World Mental Health Day is observed on Oct. 10 annually to raise awareness about mental health issues and mobilizing efforts in support of mental health.

According to World Health Organization (WHO), "Mental, neurological, and substance use disorders make up 10% of the global burden of disease and 30% of the non-fatal disease burden." However, it still remains one of the most neglected areas of public health, where one person dies every 40 seconds by suicide.

Social stigma, discrimination and human rights abuses of people with mental health conditions further precipitate the situation of mental health disorders. So, on World Mental Health Day, here are some myths and facts that you must know about mental issues.

1) Myth: Children don't experience mental health problems

Fact: Studies show that even young children show early warning signs of mental health concerns. These are often clinically diagnosable and can be a product of the interaction of biological, psychological and social factors. Half of all mental health disorders show first signs before a person turns 14 years old and three-quarters of mental health disorders begin before the age of 24. However, less than 20% of children and adolescents with diagnosable mental health problems receive the treatment they need.

2) Myth: Mental health problems are uncommon

Fact: According to the WHO, one in four people in the world get affected by mental or neurological disorders at some point in their lives. Studies say mental health disorders are among the leading causes of ill health and disability worldwide.

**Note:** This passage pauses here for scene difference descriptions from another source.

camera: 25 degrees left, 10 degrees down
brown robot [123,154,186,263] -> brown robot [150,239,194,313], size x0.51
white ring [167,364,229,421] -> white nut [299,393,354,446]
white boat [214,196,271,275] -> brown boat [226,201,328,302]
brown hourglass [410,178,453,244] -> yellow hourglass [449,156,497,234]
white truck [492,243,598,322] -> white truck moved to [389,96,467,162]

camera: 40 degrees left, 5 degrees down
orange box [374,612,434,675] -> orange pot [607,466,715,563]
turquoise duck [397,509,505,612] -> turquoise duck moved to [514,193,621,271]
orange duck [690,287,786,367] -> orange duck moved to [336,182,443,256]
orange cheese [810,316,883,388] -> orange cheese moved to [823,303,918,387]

One of the most common mental health disorders is depression that affected more than 264 million people globally in 2017. Generalized anxiety disorder is another common mental disorder, affecting an estimated 6.8 million adults in the U.S.

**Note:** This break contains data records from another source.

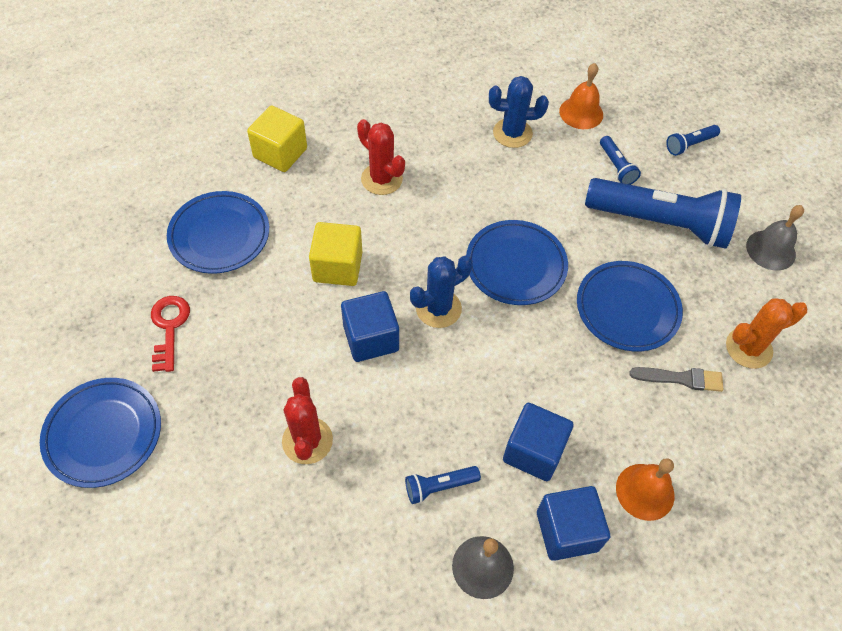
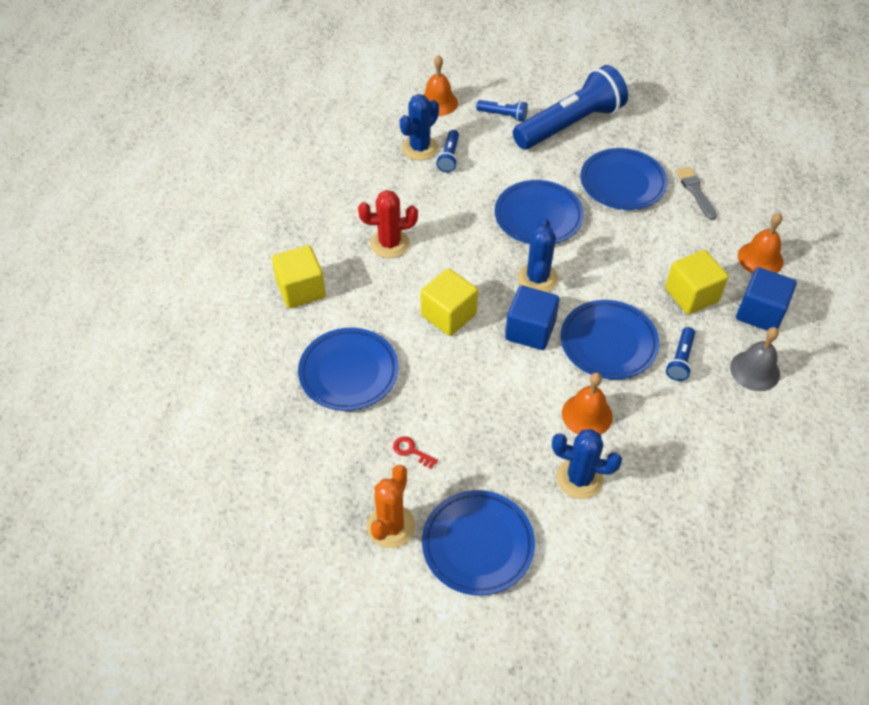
camera: 50 degrees left, 5 degrees down
red key [151,296,190,372] -> red key [393,436,438,469], size x0.58
red cactus [282,377,333,464] -> orange bell [562,373,613,435]
blue cube [503,403,574,481] -> yellow cube [665,250,728,314]
grey brush [630,367,723,392] -> grey brush turned 60 degrees counterclockwise [676,166,717,220]
blue flashlight [666,125,720,156] -> blue flashlight moved to [436,130,459,172]
orange cactus [726,298,807,369] -> orange cactus moved to [367,465,415,548]
grey bell [746,205,804,271] -> none
none -> blue cactus [552,429,622,499]
none -> blue plate [560,300,659,379]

3) Myth: People with friends don't need a therapist

Fact: There is a large difference between structured talking therapies and speaking with friends. While both can help in their own way, a trained therapist can address issues constructively.

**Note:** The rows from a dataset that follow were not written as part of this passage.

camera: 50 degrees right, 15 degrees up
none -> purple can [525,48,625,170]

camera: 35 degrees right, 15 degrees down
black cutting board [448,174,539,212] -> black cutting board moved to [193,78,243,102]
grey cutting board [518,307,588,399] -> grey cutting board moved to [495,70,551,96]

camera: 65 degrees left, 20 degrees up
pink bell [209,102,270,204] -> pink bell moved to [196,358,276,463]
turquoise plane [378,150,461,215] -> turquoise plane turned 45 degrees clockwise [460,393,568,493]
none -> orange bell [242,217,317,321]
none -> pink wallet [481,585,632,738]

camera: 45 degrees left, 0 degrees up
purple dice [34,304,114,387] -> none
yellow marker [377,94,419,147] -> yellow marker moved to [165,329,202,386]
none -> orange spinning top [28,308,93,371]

Also, not everyone can open up entirely in front of their nearest and dearest ones. Therapy is confidential, objective and entirely focused on the individual.

4) Myth: People with mental health issues are violent

Fact: Most people with mental health problems are no more likely to be violent than anyone else. Studies show that only 3%–5% of violent acts can be attributed to individuals living with a serious mental illness. In fact, people with severe mental illnesses are over 10 times more likely to be victims of violent crime than the general population. Many people with mental health problems are highly active and productive members of our communities.

5) Myth: Those with mental health problems are just lazy

Fact: Mental health problems have nothing to do with being lazy or weak and many people just need help to get better. Various factors contribute to mental health problems, including genetics, physical illness, injury, life experiences and family history.